Flu : Pour trouver de nouveaux artistes, est-ce que vous vous déplacez, dans les clubs par exemple, ou est-ce que vous recevez directement des démos au label ?

JM : Nous recevons une quantité incroyable de musique mais en fait, on nous présente souvent les gens, lors de soirées par exemple. C’est comme ça que j’ai rencontré Kid Koala et j’ai été ébloui par son talent. Des connexions presque… organiques se créent.

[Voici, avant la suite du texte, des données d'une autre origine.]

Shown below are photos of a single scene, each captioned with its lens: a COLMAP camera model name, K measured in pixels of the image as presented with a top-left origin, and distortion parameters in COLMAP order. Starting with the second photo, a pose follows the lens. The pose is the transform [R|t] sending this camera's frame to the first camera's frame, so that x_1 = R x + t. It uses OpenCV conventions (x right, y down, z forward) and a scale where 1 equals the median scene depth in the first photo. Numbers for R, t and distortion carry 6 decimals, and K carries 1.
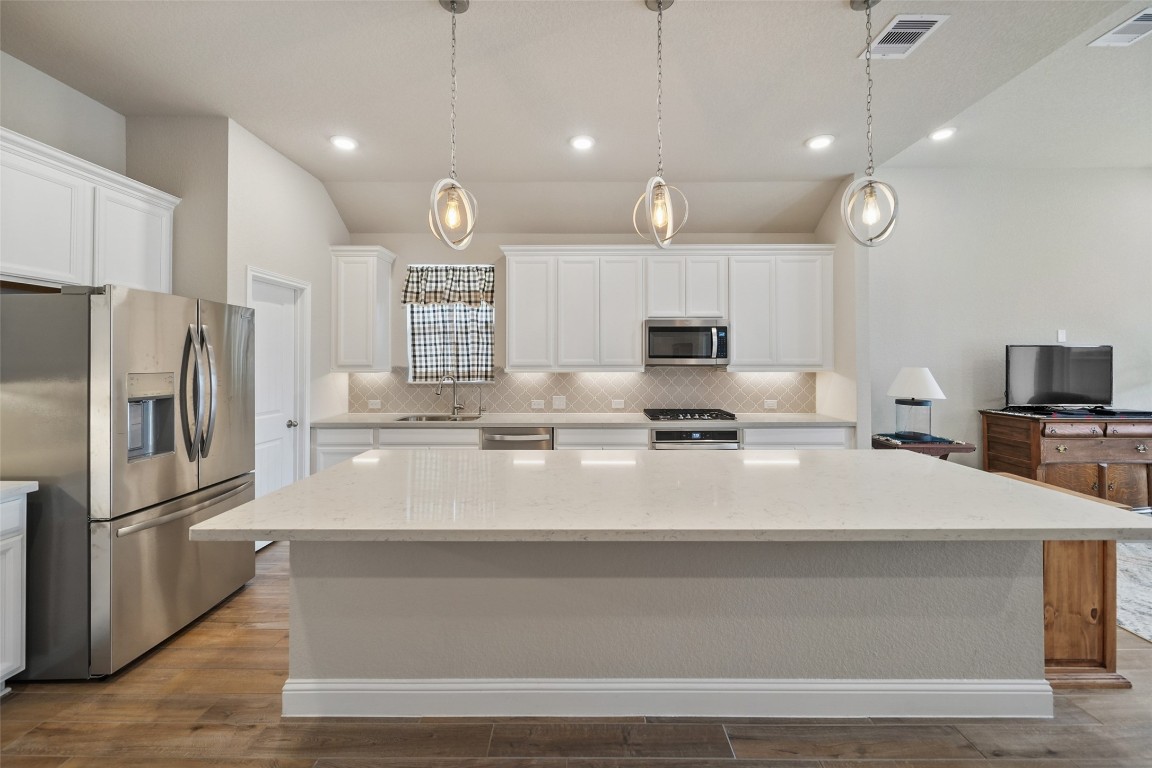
lens RADIAL K [[440.6, 0, 579.7], [0, 440.6, 358.2], [0, 0, 1]] dist [-0.002627, -0.000347]
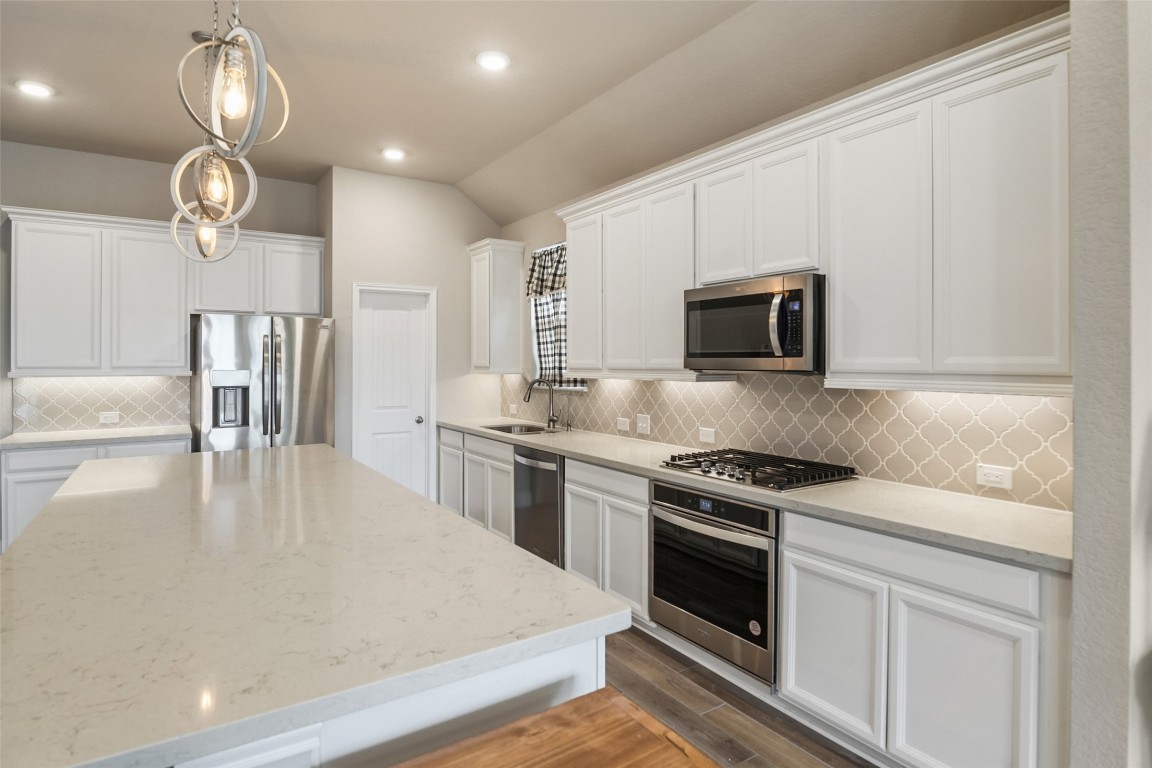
lens RADIAL K [[610.1, 0, 576.7], [0, 610.1, 363.0], [0, 0, 1]] dist [-0.015973, -0.000325]
pose [[0.559812, 0.003033, -0.828614, 0.669601], [0.004815, 0.999965, 0.006914, 0.000498], [0.828606, -0.007860, 0.559777, 0.403115]]
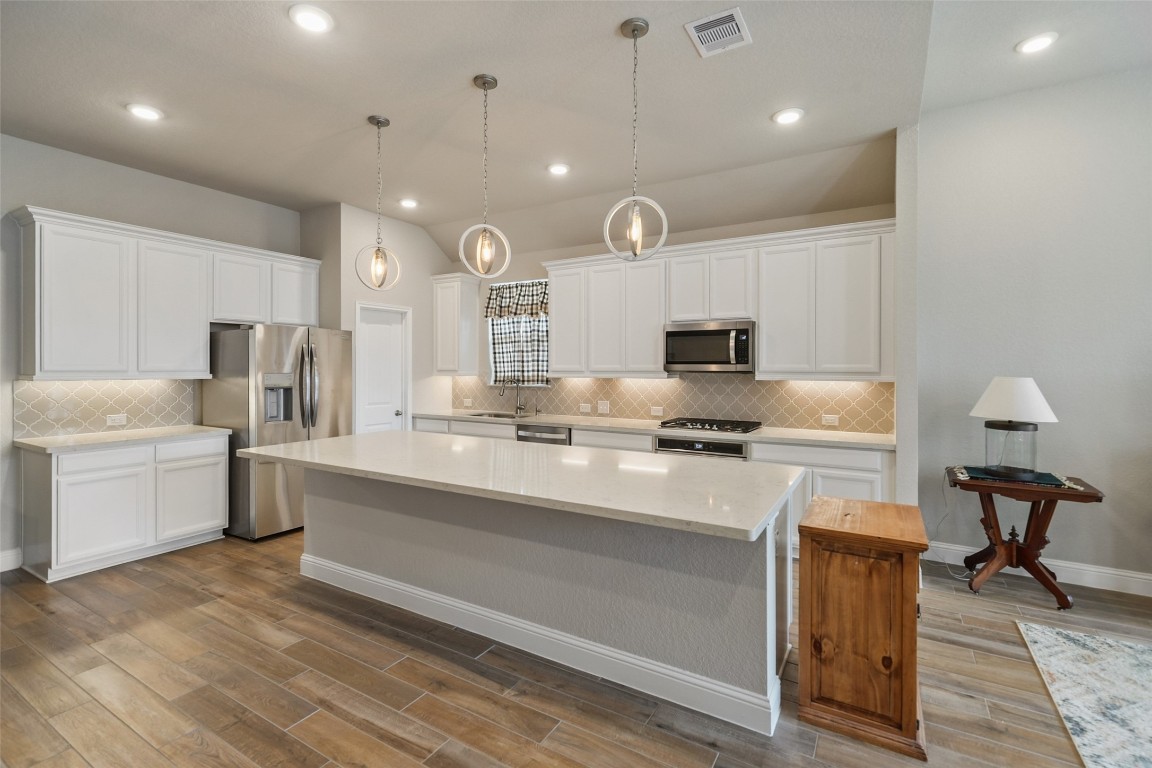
lens RADIAL K [[519.3, 0, 574.8], [0, 519.3, 370.0], [0, 0, 1]] dist [0.002512, 0.000376]
pose [[0.861807, 0.005095, -0.507211, 0.516389], [0.000736, 0.999936, 0.011295, -0.000232], [0.507236, -0.010108, 0.861748, -0.079748]]
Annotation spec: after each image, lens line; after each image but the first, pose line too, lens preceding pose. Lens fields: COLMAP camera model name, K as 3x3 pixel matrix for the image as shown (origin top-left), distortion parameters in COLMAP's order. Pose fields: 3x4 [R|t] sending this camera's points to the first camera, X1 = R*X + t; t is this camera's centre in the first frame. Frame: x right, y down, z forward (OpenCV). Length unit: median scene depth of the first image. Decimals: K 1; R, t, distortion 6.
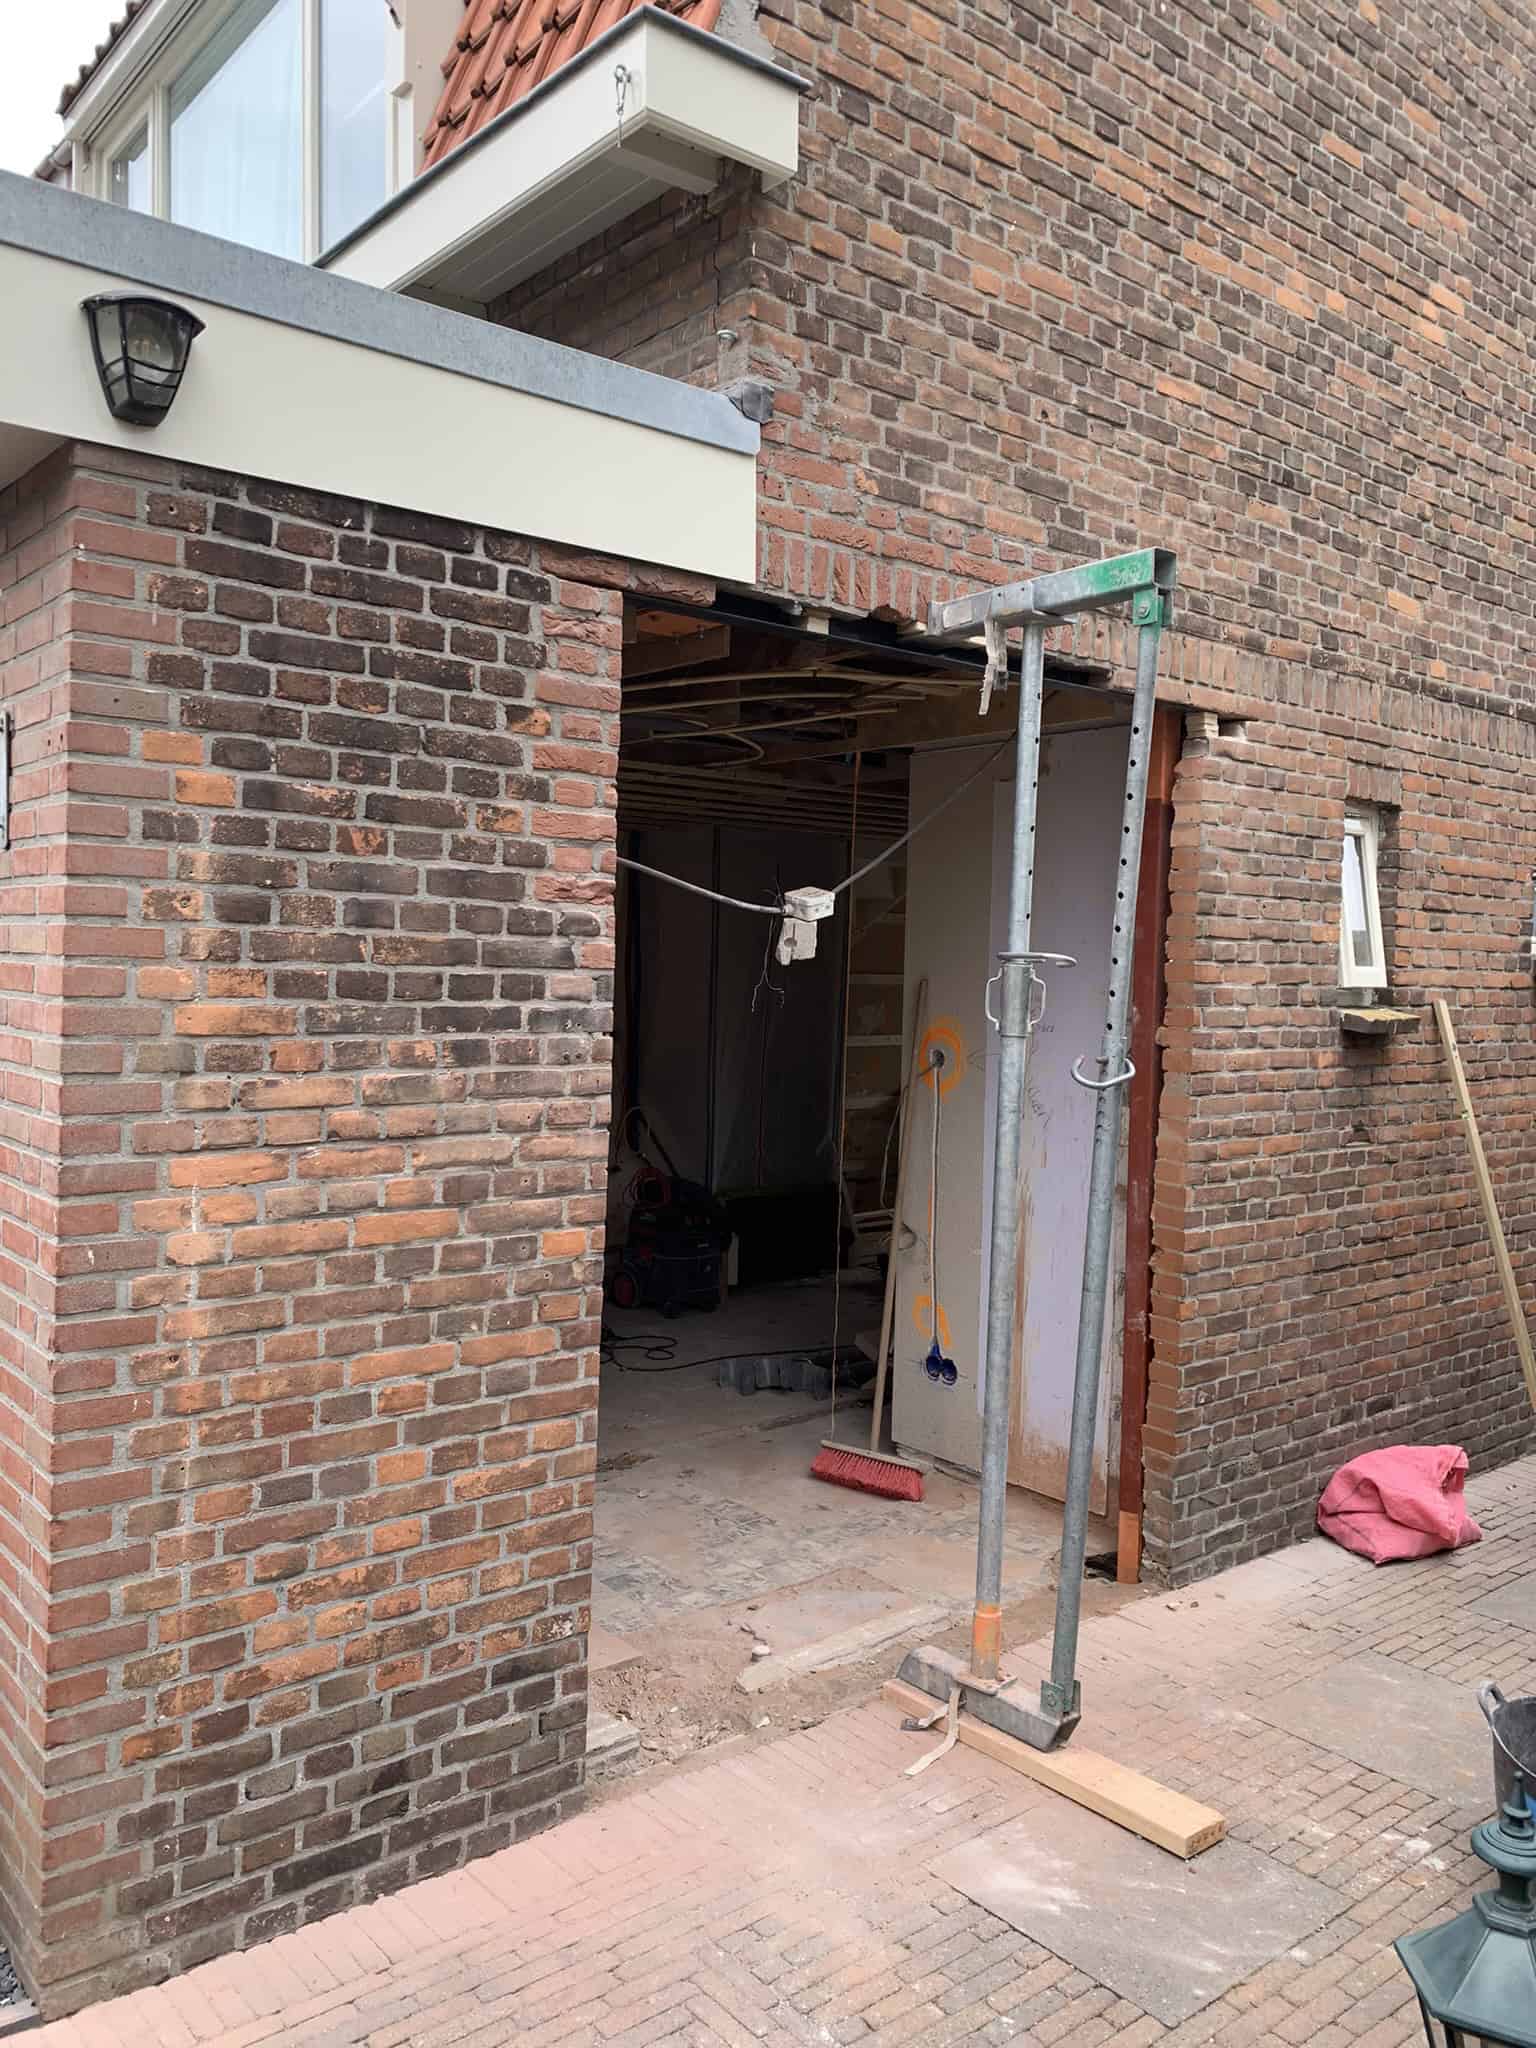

Peter : Il peut nous arriver également de signer des artistes après avoir reçu des cassettes ou écouté des « 12 inches » auto-produits que tu peux te procurer dans le commerce. Il y a aussi le cas des gens repérés dans des clubs par nos collaborateurs de Ninja Tune. Le label fonctionne un peu à la manière d’une démocratie, chacun s’investit à fond, également dans le choix des artistes à signer et une partie de mon travail consiste à prendre en compte les propositions faites par chacun.

Flu : Et ensuite, vous les appâtez en leur proposant d’énormes sommes d’argent ?

JM : Jamais de la vie, en fait, ce qu’on aimerait, c’est que ce soit les artistes qui nous payent ! (rires) Non, plus sérieusement, nous ne donnons jamais de grosses avances sur recettes car il me semble que ce serait vraiment inadapté à la commercialisation de ce genre de musique. De plus, les artistes n’ont pas besoin d’énormes sommes d’argent pour fabriquer leur musique. Avec l’utilisation des nouvelles technologies, la situation est devenue très différente. Il y a 10 ou 20 ans, tu pouvais avoir besoin de 50 ou 60 000 Livres pour enregistrer un album et vivre confortablement. Maintenant, en gros, tu peux enregistrer un disque pour presque rien dans ta chambre à coucher. Ce serait donc totalement inapproprié de surévaluer les avances accordées aux artistes.

Peter : Une des raisons pour laquelle le label a survécu et pour laquelle nous avons pu continuer à expérimenter musicalement, c’est que nous faisons très attention à ce genre de choses. On ne s’attache pas non plus à vouloir faire des hits et à brasser de l’argent dans tous les sens.